EXERCISE DESCRIPTION —
Please return the full listing exactly as written, with the images removed.

PROVIDED MATERIAL —
━━━━━━━━━━━━━━━━━━━━

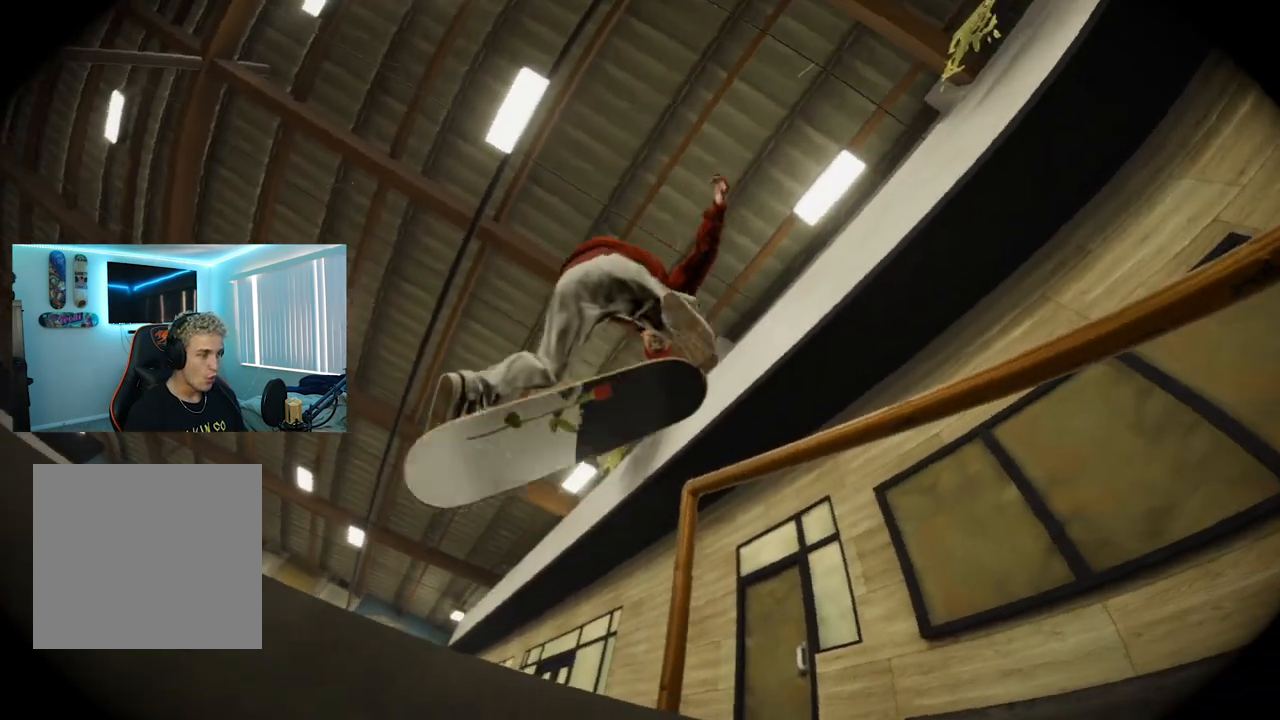
{"buttons": ["R2"], "left_stick": "center", "right_stick": "center", "events": []}
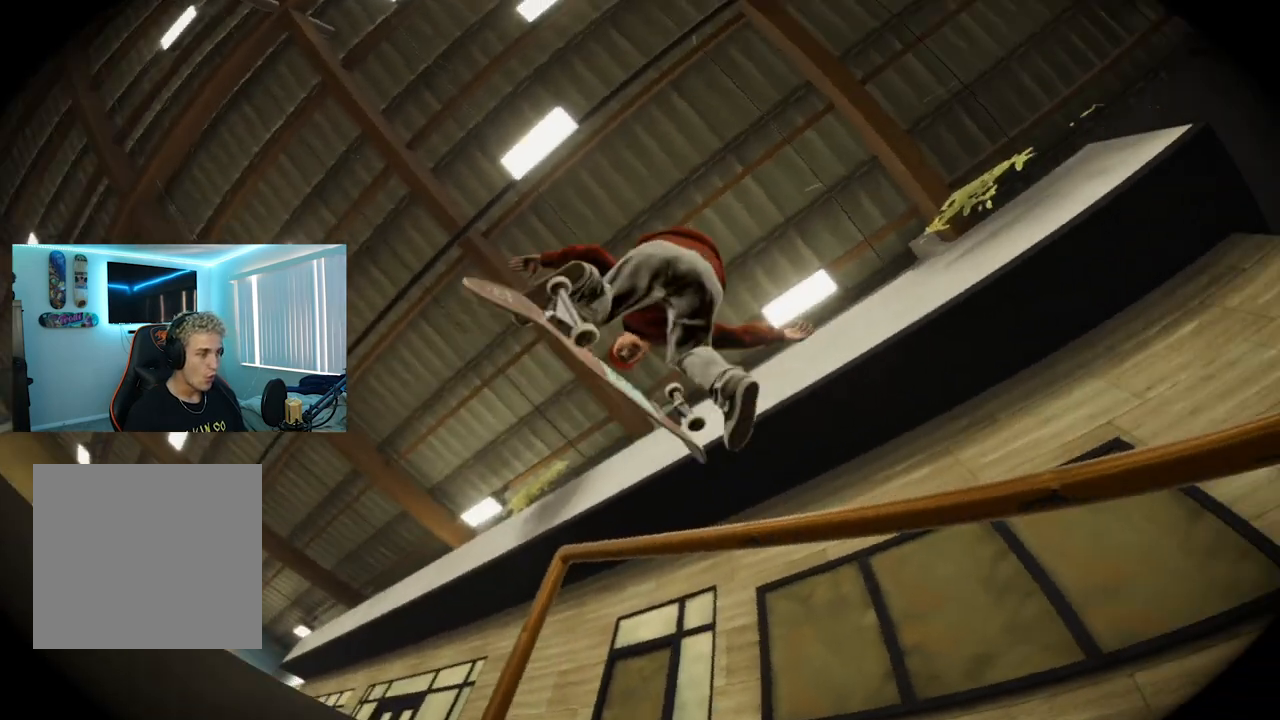
{"buttons": ["R2"], "left_stick": "center", "right_stick": "center", "events": []}
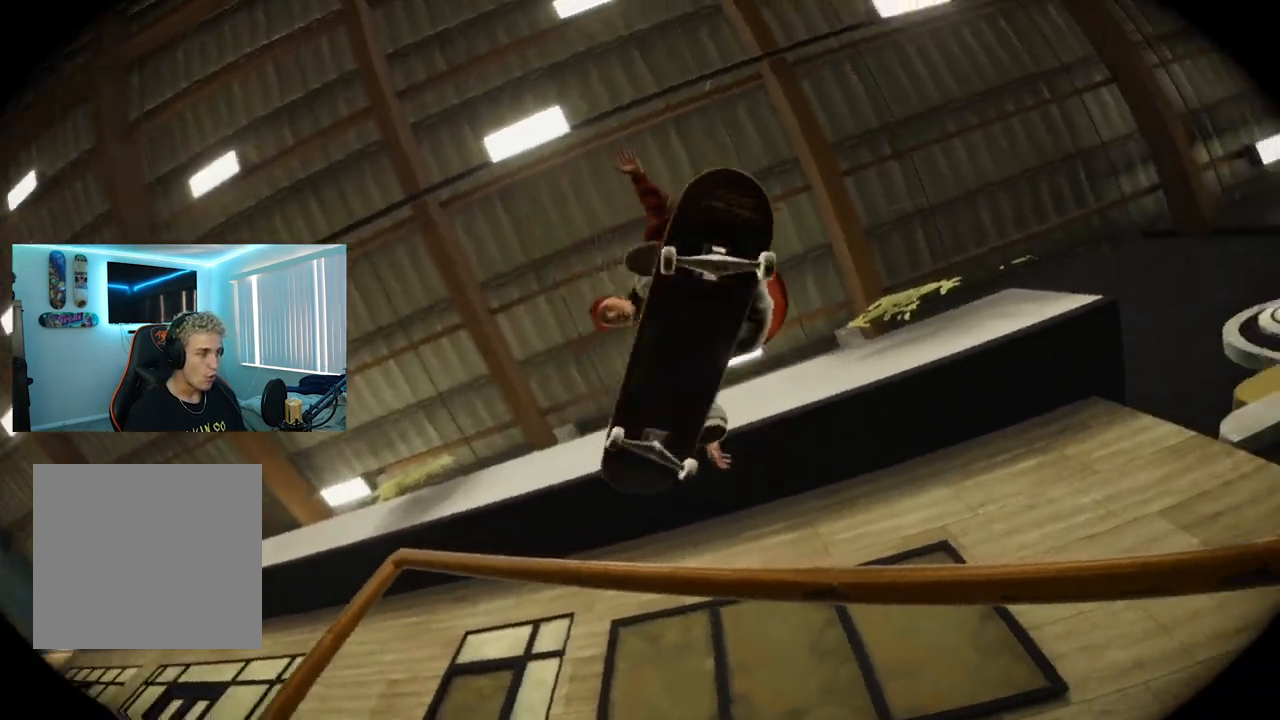
{"buttons": ["R2"], "left_stick": "center", "right_stick": "center", "events": [[267, "R2", "up"], [334, "R2", "down"]]}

━━━━━━━━━━━━━━━━━━━━

WRITTEN SOLUTION —
{"buttons": ["R2"], "left_stick": "center", "right_stick": "center", "events": []}
{"buttons": ["R2"], "left_stick": "center", "right_stick": "center", "events": []}
{"buttons": ["R2"], "left_stick": "center", "right_stick": "center", "events": [[267, "R2", "up"], [334, "R2", "down"]]}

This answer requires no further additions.